Fungi from seleniferous habitats and the relationship of selenium to fungal oxidative stress

Saprobic rhizosphere fungi from four seleniferous sites in Colorado and Wyoming were isolated from feeder roots of selenium (Se) hyperaccumulator and non-accumulator plants. The 259 fungal isolates were identified to genus and evaluated for Se tolerance. Among the 24 represented genera, eleven genera comprised 86% of the isolates. The majority of the isolates from the seleniferous sites were visually unaffected by 10 mg L-1 Se, irrespective of host plant (hyperaccumulator vs. non-accumulator) and original isolation agar (0 or 10 mg L-1 Se). Two previously undescribed species of Altemaria were isolated from hyperaccumulators; one isolate was highly selenophilic. Rhizosphere fungi also were isolated from plant roots from a control site where no Se accumulators were present; these fungi were highly sensitive to Se at 10 mg L-1 and, as a group, exhibited reduced (p ≤ 0.05) tolerance when compared to the isolates from the seleniferous sites.; A selected group of isolates was evaluated for Se tolerance, accumulation and volatilization, as well as their trolox equivalent antioxidant capacity, total phenolics and recovery after exposure to UV light. Several Altemaria and related genera and one Fusarium isolate showed up to a five-fold increase in oxidative quenching ability when grown on media containing Se. Further, some of these isolates accumulated Se in their tissues, exhibited a significant increase in growth rate in the presence of Se, and exhibited decreased recovery time after exposure to UV light in the presence of Se. One Aspergillus isolate tolerated high levels of Se (≤600 mg Se L-1), volatilized Se, and failed to accumulate Se. This fungus may be a good candidate for Se mycoremediation. Five of the twelve isolates characterized utilize or to benefit from the Se as judged from a combination of tolerance and an increase in reactive oxygen species quenching and total phenolics without a negative impact on growth. The effects of these responses were seen in the reduction of recovery time from UV light. These fungi may provide a biological resource for oxidative stress treatment and model organisms to study oxidative stress and antioxidant capacity in relation to Se.

**Supplied data**
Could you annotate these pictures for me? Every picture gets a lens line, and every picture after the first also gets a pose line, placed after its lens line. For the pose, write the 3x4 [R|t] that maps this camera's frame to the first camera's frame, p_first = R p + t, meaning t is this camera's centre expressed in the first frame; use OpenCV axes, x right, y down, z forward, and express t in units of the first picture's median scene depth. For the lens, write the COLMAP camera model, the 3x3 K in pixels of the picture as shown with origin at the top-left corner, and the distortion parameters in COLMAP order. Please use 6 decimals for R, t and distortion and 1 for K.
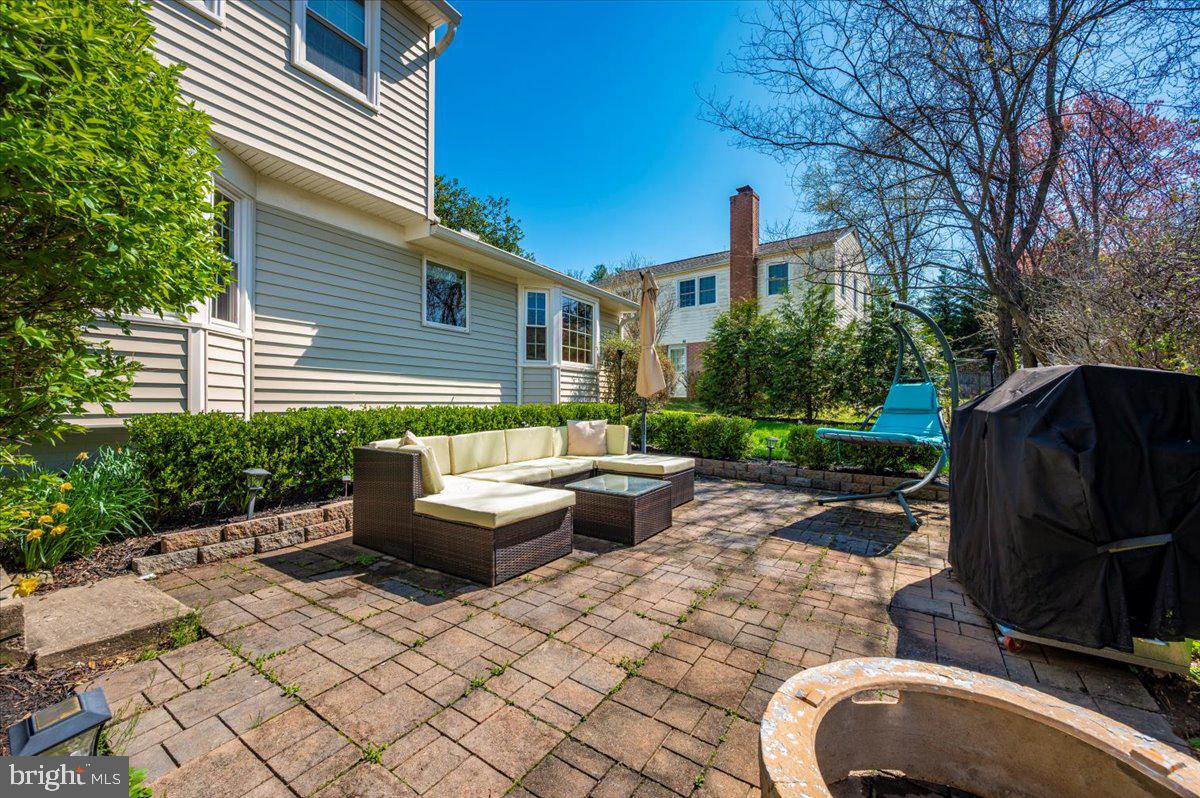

==

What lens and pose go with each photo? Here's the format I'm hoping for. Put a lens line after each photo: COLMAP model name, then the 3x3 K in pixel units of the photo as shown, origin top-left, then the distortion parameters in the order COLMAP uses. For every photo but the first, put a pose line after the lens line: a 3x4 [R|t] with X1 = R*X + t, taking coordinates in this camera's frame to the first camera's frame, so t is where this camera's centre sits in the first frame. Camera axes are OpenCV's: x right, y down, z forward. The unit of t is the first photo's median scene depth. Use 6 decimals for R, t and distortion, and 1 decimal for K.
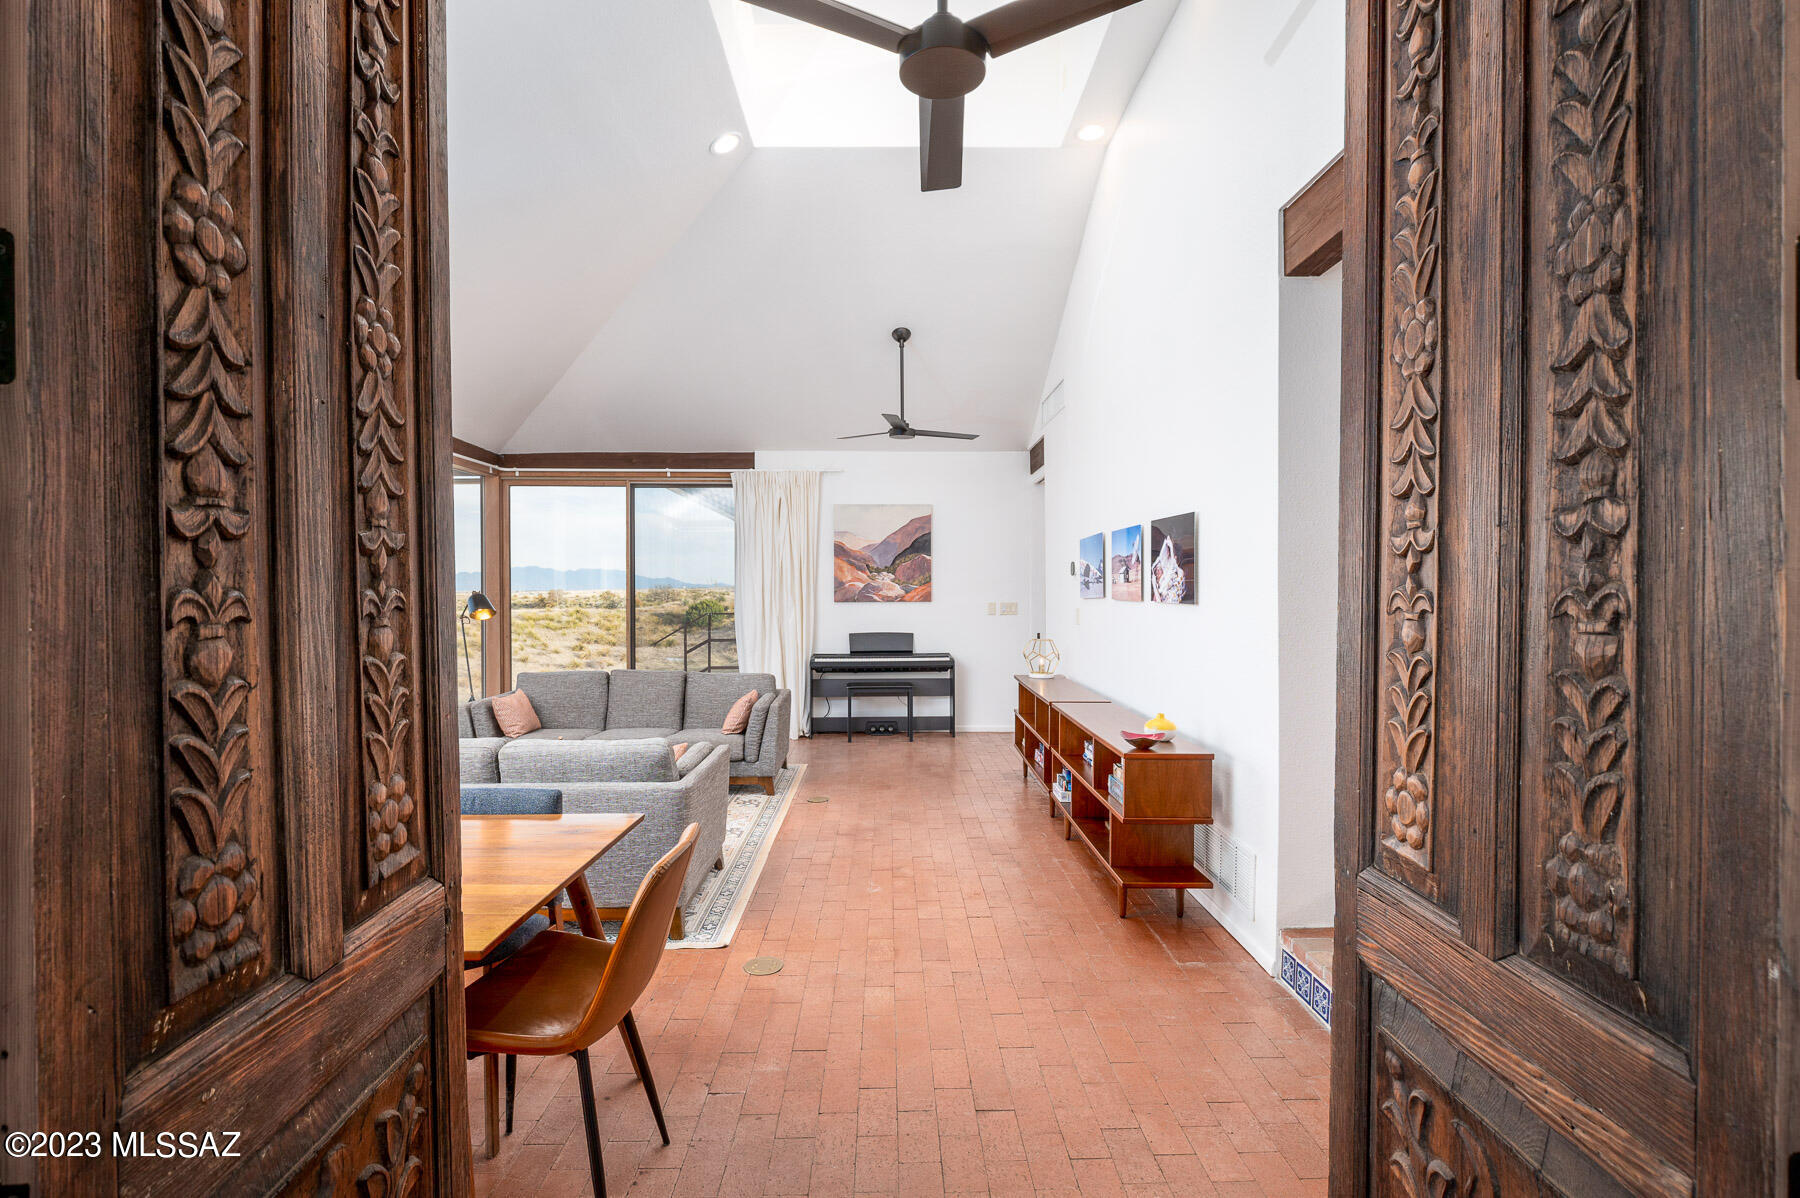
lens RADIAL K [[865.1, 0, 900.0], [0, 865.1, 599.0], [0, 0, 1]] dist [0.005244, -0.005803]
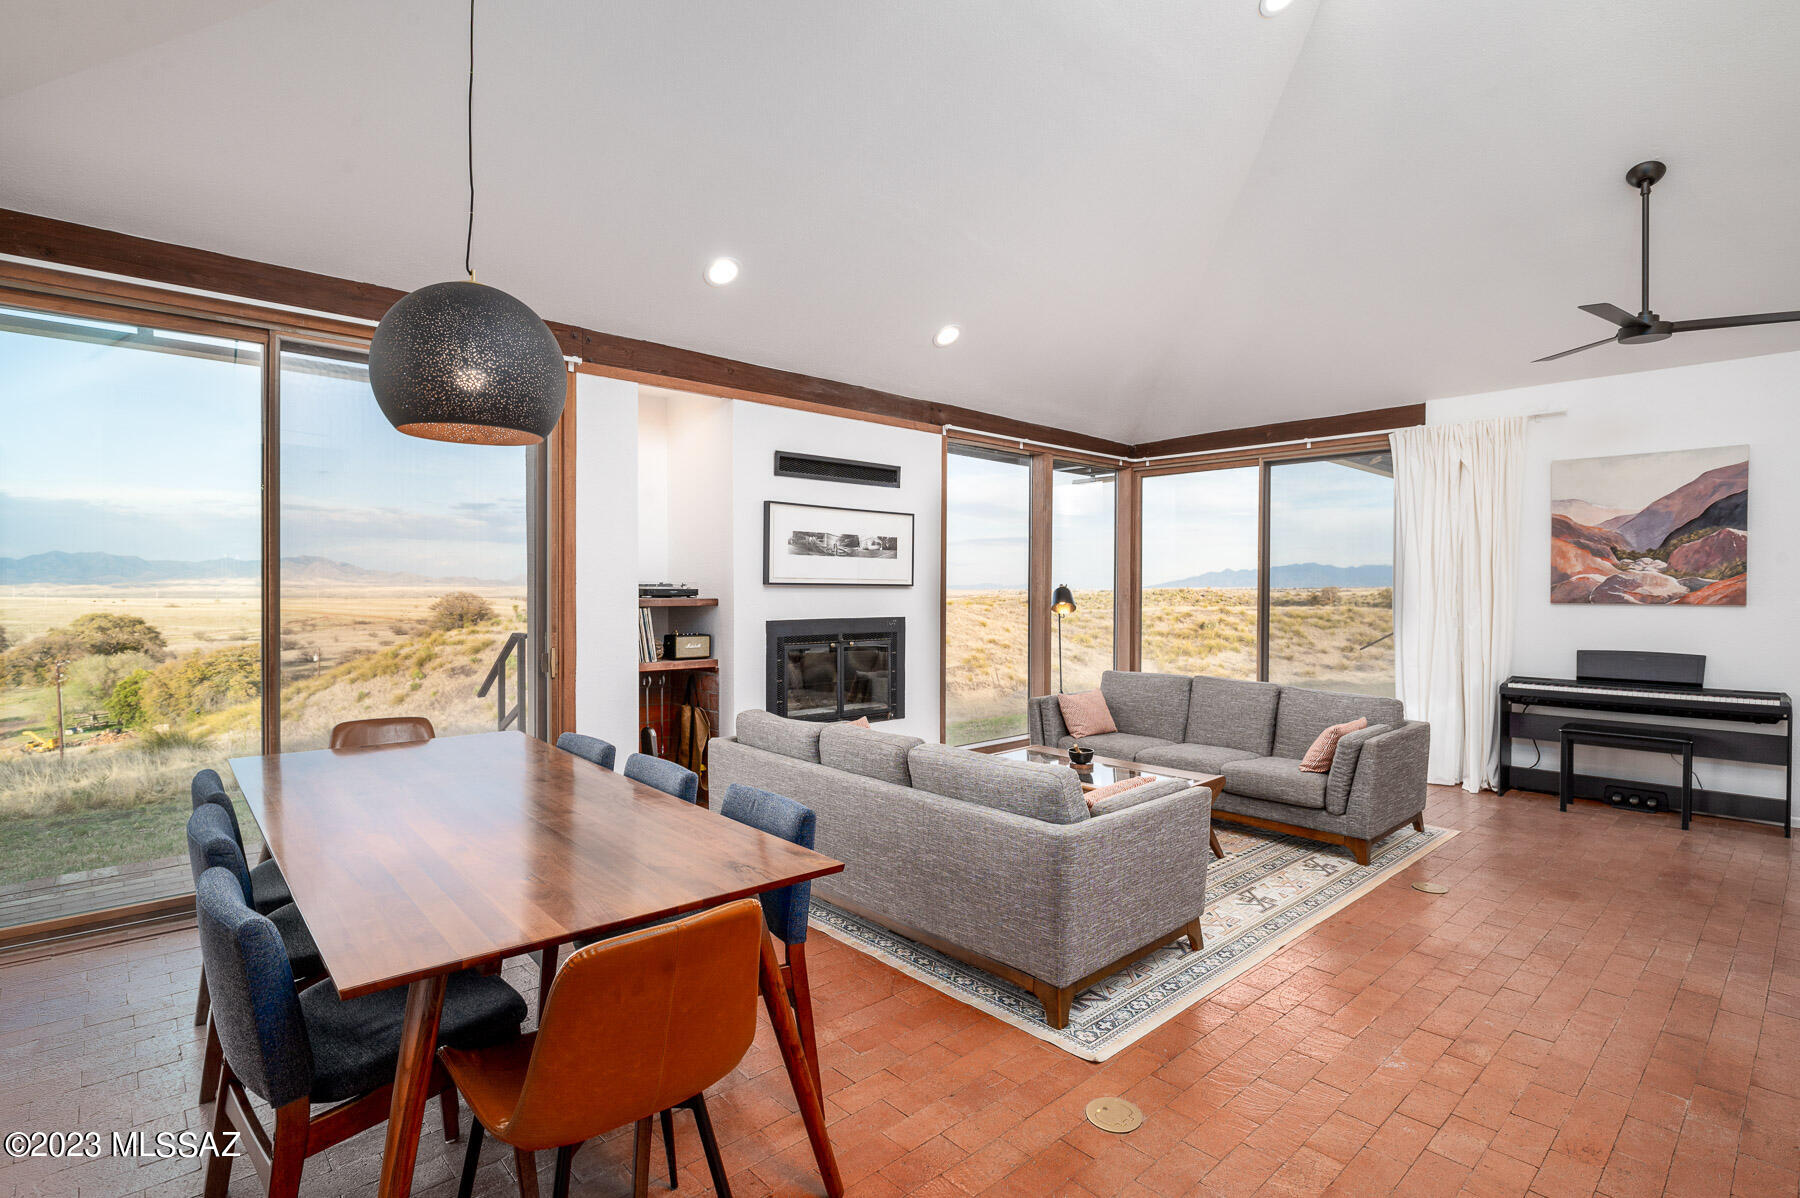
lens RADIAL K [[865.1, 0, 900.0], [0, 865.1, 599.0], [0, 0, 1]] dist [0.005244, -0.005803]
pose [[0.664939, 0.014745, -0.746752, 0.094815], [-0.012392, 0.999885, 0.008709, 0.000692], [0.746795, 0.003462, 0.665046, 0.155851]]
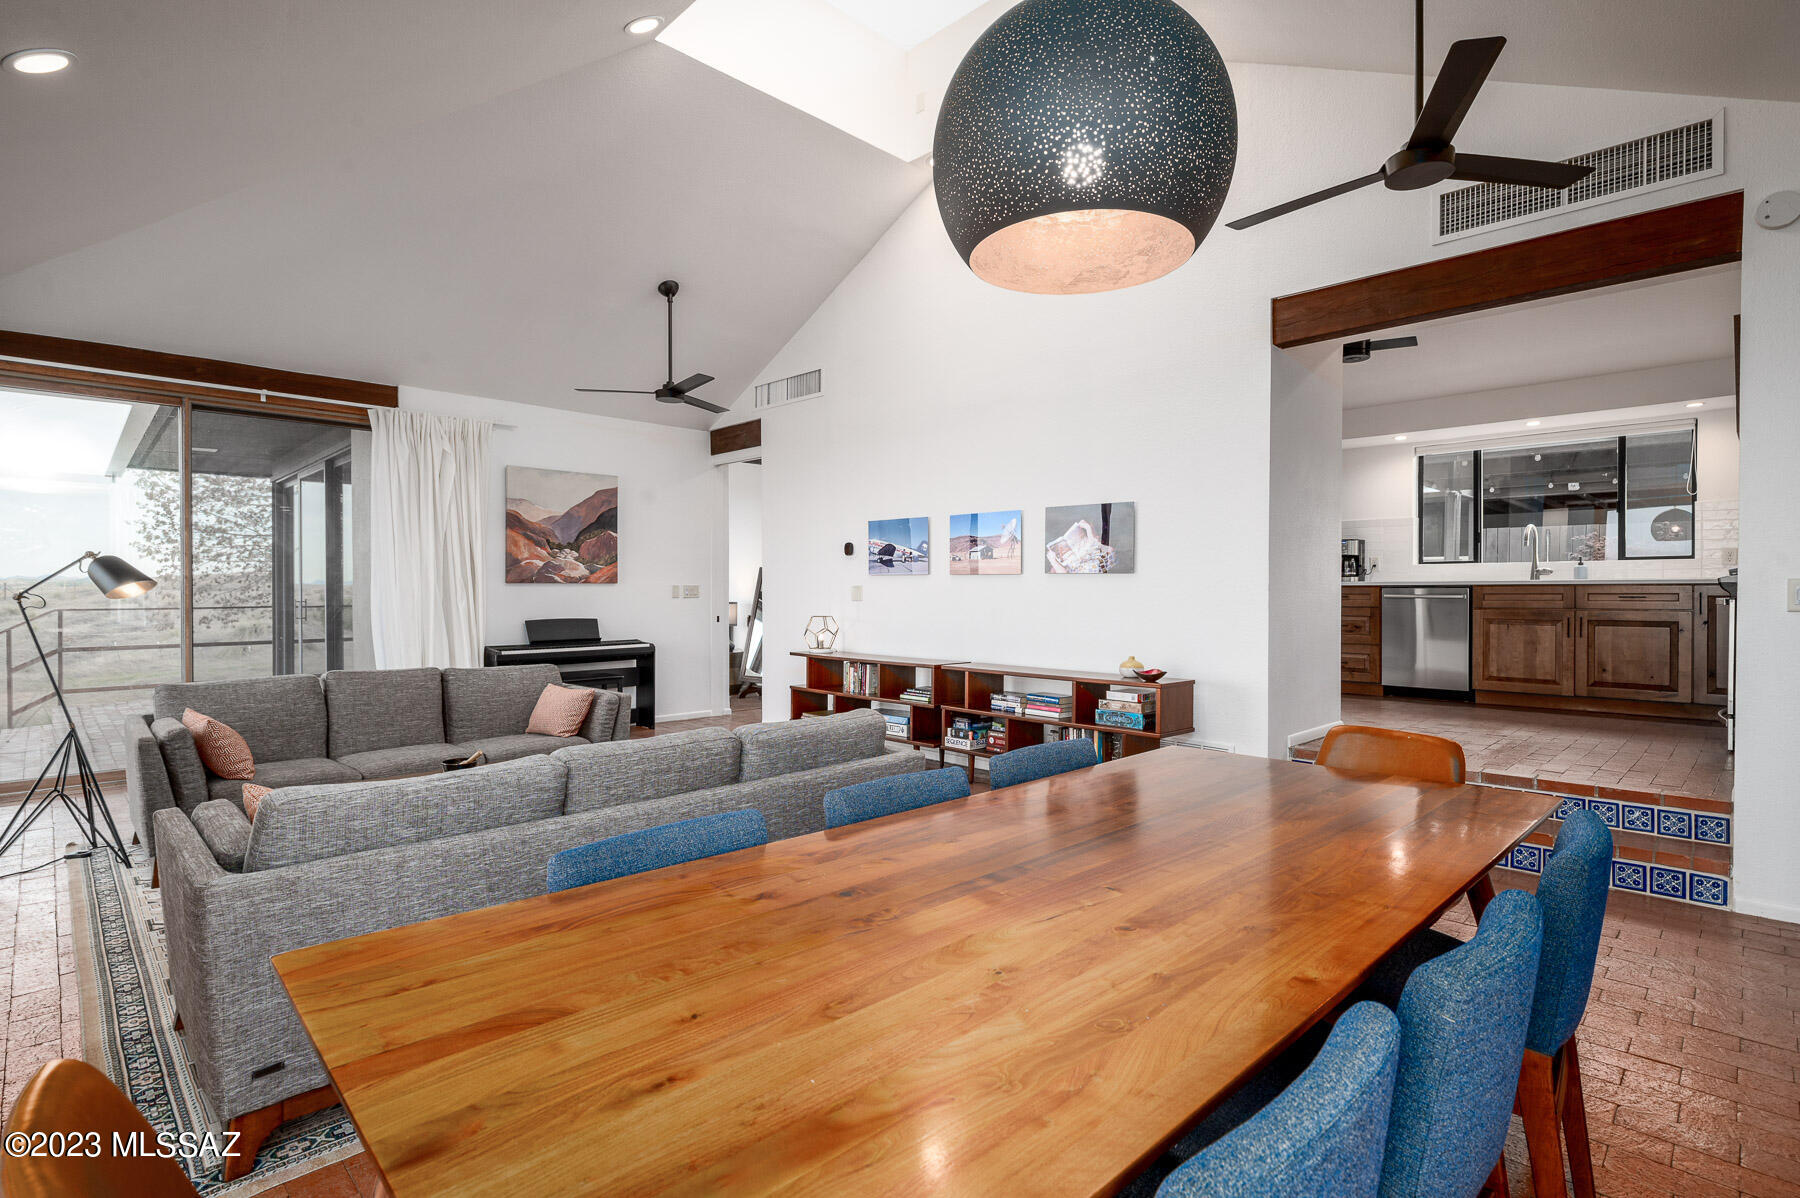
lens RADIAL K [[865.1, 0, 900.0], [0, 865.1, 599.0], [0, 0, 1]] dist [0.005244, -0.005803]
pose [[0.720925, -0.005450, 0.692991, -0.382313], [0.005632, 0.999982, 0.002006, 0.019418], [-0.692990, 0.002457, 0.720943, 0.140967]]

**Aim of the exercise**
Condense the paragraph that opens "Saprobic rhizosphere fungi from four seleniferous sites" into a bulleted list that keeps its main facts. Take it from the text about fungi from seleniferous habitats. Work only from the text about fungi and selenium, not from the records.

**Response to this exercise**
- Saprobic rhizosphere fungi were isolated from feeder roots of selenium (Se) hyperaccumulator and non-accumulator plants at four seleniferous sites in Colorado and Wyoming.
- The 259 isolates were identified to genus and tested for Se tolerance. Eleven of the 24 genera made up 86% of the isolates.
- Most isolates from seleniferous sites were visually unaffected by 10 mg L-1 Se, regardless of host plant type or original isolation agar.
- Two previously undescribed Altemaria species came from hyperaccumulators, and one isolate was highly selenophilic.
- Fungi from a control site with no Se accumulators were highly sensitive to 10 mg L-1 Se. As a group, they showed lower tolerance (p ≤ 0.05) than isolates from seleniferous sites.
- Selected isolates were tested for:
  - Se tolerance, accumulation and volatilization
  - trolox equivalent antioxidant capacity
  - total phenolics
  - recovery after UV exposure
- Several Altemaria and related isolates and one Fusarium isolate showed up to a five-fold increase in oxidative quenching when grown with Se.
- With Se, some of these isolates accumulated Se, grew significantly faster and recovered faster from UV exposure.
- One Aspergillus isolate tolerated up to 600 mg Se L-1, volatilized Se and did not accumulate it, making it a possible candidate for Se mycoremediation.
- Five of the twelve characterized isolates appeared to use or benefit from Se. This showed as tolerance, increased reactive oxygen species quenching and total phenolics with no harm to growth, and shorter recovery time from UV light.
- These fungi may serve as a biological resource for oxidative stress treatment and as model organisms for studying oxidative stress and antioxidant capacity in relation to Se.